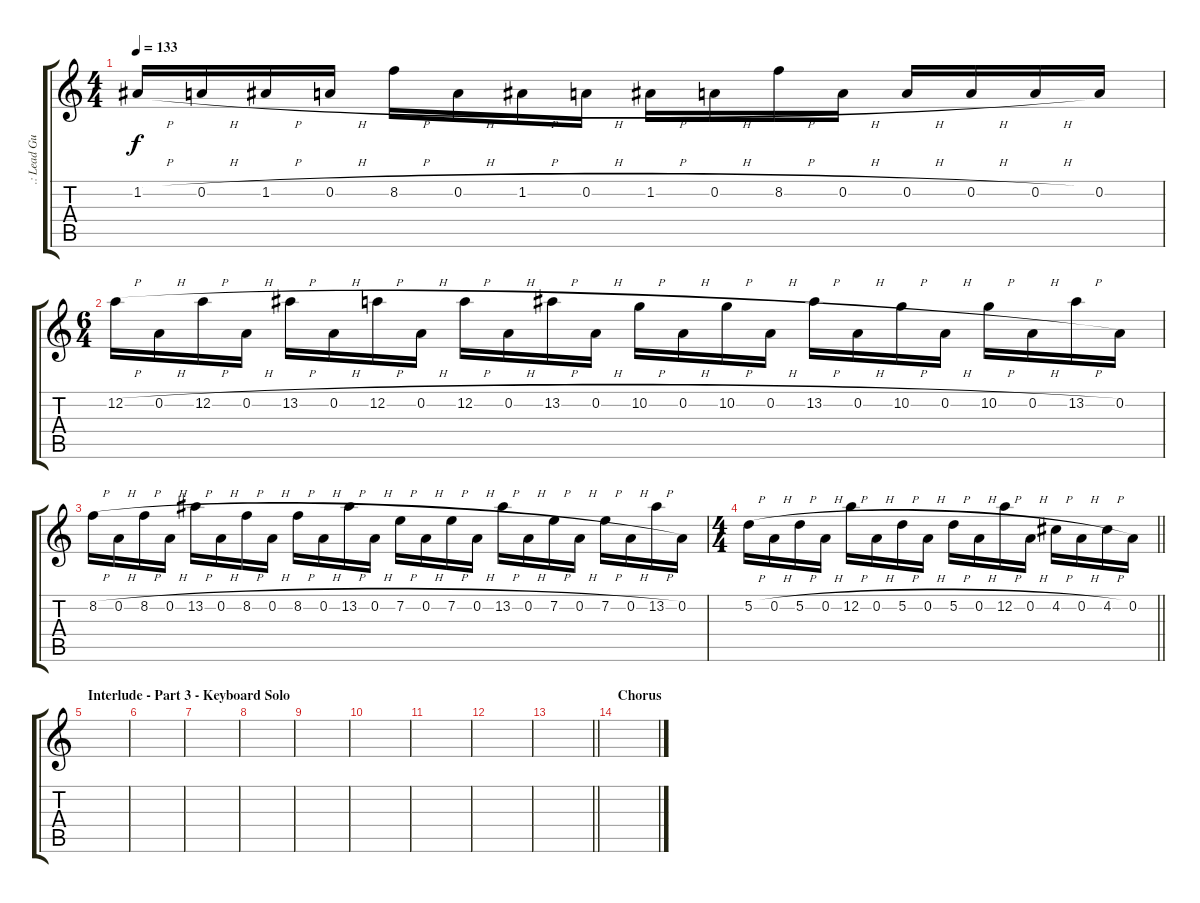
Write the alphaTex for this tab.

\track (".: Lead Guitar :." ".: Lead Gu") {instrument distortionguitar}
\staff {score tabs}
\tuning (D4 A3 F3 C3 G2 D2) {hide}
\ts (4 4)
\tempo 133
\clef g2
\ks c
1.2{h}.16{dy f} 0.2{h}.16 1.2{h}.16 0.2{h}.16 8.2{h}.16 0.2{h}.16 1.2{h}.16 0.2{h}.16 1.2{h}.16 0.2{h}.16 8.2{h}.16 0.2{h}.16 0.2{h}.16 0.2{h}.16 0.2{h}.16 0.2.16 |
\ts (6 4)
12.2{h}.16 0.2{h}.16 12.2{h}.16 0.2{h}.16 13.2{h}.16 0.2{h}.16 12.2{h}.16 0.2{h}.16 12.2{h}.16 0.2{h}.16 13.2{h}.16 0.2{h}.16 10.2{h}.16 0.2{h}.16 10.2{h}.16 0.2{h}.16 13.2{h}.16 0.2{h}.16 10.2{h}.16 0.2{h}.16 10.2{h}.16 0.2{h}.16 13.2{h}.16 0.2.16 |
8.2{h}.16 0.2{h}.16 8.2{h}.16 0.2{h}.16 13.2{h}.16 0.2{h}.16 8.2{h}.16 0.2{h}.16 8.2{h}.16 0.2{h}.16 13.2{h}.16 0.2{h}.16 7.2{h}.16 0.2{h}.16 7.2{h}.16 0.2{h}.16 13.2{h}.16 0.2{h}.16 7.2{h}.16 0.2{h}.16 7.2{h}.16 0.2{h}.16 13.2{h}.16 0.2.16 |
\ts (4 4)
\barLineRight lightlight
5.2{h}.16 0.2{h}.16 5.2{h}.16 0.2{h}.16 12.2{h}.16 0.2{h}.16 5.2{h}.16 0.2{h}.16 5.2{h}.16 0.2{h}.16 12.2{h}.16 0.2{h}.16 4.2{h}.16 0.2{h}.16 4.2{h}.16 0.2.16 |
\section ("" "Interlude - Part 3 - Keyboard Solo")
|
|
|
|
|
|
|
|
\barLineRight lightlight
|
\section ("" "Chorus")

----------

> _Stated task_:
How many lines in the records above contain the string "section"? Reply with the number alone.

> _Task response_:
2